* **Directions**
Check each statement against the passage on household gadgets, answering yes or no and quoting the words of the passage that decide it: (a) when the mouse nibbles, the Trap-Ease object turns 90 degrees; (b) LeafScoop costs $12.50; (c) Ankle-Valet keeps credit cards in a pocket fastened to the wrist.

* **Given passage**
Trap-Ease is magnificent if there are mice in your home. You insert some cheese and set the trap, and then you can even go out to the opera. In a normal trap, the mouse, on entering, touches a spring activating a metal bar that kills him. Trap-Ease, on the contrary, is designed in the shape of an obtuse angle. If the mouse dawdles in the vestibule, he is spared (but he doesn’t get to eat the cheese). If he nibbles, the object turns 94 degrees and a shutter comes down. Since the device (which costs eight dollars) is transparent, you can, if you choose, watch the mouse in the evening when there’s, nothing good on TV; or you can liberate it in the fields (the ecological option), or throw the whole thing in the garbage, or—during sieges—empty the trap directly into a pot of boiling water (or oil).
LeafScoop is a glove that transforms your hands into those of a palmiped born, through radioactive mutation, from the crossbreeding of a duck with a pterodactyl via Dr. Quatermass. It is used in the collection of fallen leaves in your eighty-thousand-acre park. Spending a mere $12.50, you save the salary of a gardener and a gamekeeper (we recommend it to Lord Chatterley’s attention). TieSaver covers your neckties with a protective oily film so that, Chez Maxim, you can eat tomato sandwiches without then appearing at the Board of Directors meeting looking like Dr. Barnard after a difficult transplant. Only fifteen dollars. Ideal for those who still use brilliantine. You can wipe your forehead with the tie.
What happens when your suitcase is crammed to the bursting point? Fools rush out and buy a second suitcase, in suede or pigskin. But this solution means that afterwards you have both hands occupied. Briefcase Expander is, so to speak, a packsaddle that sits astride your regular suitcase, and you can use it for everything that won’t fit into the first bag, achieving an overall girth of six feet or more. For forty-five dollars you enjoy the sensation of boarding the plane with a mule under your arm.
Ankle-Valet ($19.95) allows you to conceal your credit cards in a secret pocket fastened to your calf. Indispensable for dope smugglers. Drive-Alert is placed behind the ear when you drive, so that the moment you doze off—or start to zzz, as the comics put it—and your head slumps forward beyond an established safety limit, an alarm goes off. The photographs indicate that it transforms the wearer’s ears into something reminiscent of Star Trek, Elephant Man, or the young Clark Gable. When you are wearing it, if someone asks you, «Will you marry me?» don’t answer with too vigorous an affirmative. The ultrasounds would do you in at once.
I would also mention in passing an automatic birdfeed distributor, a personalized beer stein with a bicycle bell (ring it to order a second round), a face sauna, a Coca-Cola fountain in the form of a gasoline pump, and Bicycle-Seat: a double bicycle seat, one per buttock. Good for those with a prostate problem. The ad informs us that the device has a «split-end design (no pun intended).»
If between planes you also explore the newsstands, you learn many things. Some days ago I discovered that there are various magazines addressed exclusively to treasure-hunters. Trésors de l’Histoire, for example, which is published in Paris, contains articles about fabulous caches possibly buried in various zones of France, giving specific geographical and topographical details and information on treasures already found in those localities.

* **Information given**
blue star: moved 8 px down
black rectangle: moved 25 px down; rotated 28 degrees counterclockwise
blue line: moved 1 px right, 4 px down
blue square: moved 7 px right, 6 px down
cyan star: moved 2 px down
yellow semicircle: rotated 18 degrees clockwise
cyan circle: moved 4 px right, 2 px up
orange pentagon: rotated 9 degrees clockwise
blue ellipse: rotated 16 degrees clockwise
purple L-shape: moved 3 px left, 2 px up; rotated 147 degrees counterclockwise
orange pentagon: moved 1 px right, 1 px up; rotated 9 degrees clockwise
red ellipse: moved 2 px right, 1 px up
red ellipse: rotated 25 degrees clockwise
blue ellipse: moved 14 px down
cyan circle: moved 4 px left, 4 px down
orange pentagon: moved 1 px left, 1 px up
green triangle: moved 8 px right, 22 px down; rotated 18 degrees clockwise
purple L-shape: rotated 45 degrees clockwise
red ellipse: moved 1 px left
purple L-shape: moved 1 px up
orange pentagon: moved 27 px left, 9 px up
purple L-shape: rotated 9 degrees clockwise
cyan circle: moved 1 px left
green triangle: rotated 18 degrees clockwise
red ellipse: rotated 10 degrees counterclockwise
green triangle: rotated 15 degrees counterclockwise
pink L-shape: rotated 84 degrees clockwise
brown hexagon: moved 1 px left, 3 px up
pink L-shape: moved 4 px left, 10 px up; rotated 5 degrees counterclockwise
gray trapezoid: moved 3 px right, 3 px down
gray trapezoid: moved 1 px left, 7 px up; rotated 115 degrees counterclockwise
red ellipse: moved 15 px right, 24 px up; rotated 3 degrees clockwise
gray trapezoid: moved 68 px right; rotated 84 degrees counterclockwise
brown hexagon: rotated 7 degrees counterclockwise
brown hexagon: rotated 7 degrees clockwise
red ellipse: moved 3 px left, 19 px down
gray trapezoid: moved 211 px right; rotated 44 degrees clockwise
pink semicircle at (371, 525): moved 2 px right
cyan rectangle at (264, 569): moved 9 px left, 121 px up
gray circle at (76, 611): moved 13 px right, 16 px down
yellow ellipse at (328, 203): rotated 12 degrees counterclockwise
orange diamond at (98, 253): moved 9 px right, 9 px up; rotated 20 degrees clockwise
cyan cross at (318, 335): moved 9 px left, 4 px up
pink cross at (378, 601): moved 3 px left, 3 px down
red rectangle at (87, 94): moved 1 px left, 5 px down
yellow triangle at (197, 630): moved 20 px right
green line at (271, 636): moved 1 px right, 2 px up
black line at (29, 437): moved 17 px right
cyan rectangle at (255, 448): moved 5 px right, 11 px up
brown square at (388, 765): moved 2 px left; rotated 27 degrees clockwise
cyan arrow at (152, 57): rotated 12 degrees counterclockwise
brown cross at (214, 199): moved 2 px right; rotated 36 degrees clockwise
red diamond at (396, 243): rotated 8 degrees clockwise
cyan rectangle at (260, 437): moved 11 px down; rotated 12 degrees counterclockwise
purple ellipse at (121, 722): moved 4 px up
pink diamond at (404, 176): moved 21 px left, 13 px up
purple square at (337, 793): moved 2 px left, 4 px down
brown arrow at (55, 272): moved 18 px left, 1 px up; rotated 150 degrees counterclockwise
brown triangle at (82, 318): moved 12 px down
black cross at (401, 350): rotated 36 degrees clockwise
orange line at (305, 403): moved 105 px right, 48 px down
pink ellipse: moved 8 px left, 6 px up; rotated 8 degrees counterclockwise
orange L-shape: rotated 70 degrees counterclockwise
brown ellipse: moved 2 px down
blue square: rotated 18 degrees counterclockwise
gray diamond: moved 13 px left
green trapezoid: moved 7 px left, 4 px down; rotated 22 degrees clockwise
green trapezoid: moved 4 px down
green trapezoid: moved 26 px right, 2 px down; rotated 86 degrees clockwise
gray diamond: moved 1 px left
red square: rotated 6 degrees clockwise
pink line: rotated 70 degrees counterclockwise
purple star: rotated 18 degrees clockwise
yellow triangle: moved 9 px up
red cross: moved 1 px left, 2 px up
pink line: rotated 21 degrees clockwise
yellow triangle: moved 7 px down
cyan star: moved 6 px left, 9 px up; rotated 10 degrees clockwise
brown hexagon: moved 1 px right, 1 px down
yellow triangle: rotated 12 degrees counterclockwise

* **Exercise response**
(a) No: "the object turns 94 degrees"
(b) Yes: "Spending a mere $12.50"
(c) No: "a secret pocket fastened to your calf"